Leave every picture behind and copy the rest of the entries below exactly.

(Dataset entries)
<<<<

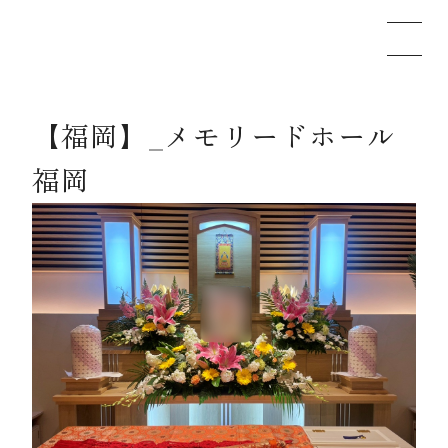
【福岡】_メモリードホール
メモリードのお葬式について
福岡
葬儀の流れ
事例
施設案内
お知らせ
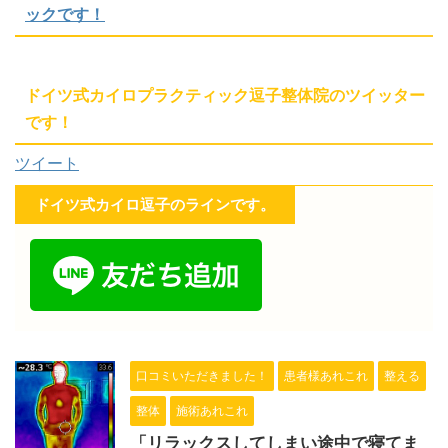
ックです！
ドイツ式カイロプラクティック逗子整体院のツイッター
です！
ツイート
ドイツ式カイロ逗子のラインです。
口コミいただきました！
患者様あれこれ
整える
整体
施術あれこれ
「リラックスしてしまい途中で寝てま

>>>>

:: Exercise result ::
【福岡】_メモリードホール
メモリードのお葬式について
福岡
葬儀の流れ
事例
施設案内
お知らせ
ックです！
ドイツ式カイロプラクティック逗子整体院のツイッター
です！
ツイート
ドイツ式カイロ逗子のラインです。
口コミいただきました！
患者様あれこれ
整える
整体
施術あれこれ
「リラックスしてしまい途中で寝てま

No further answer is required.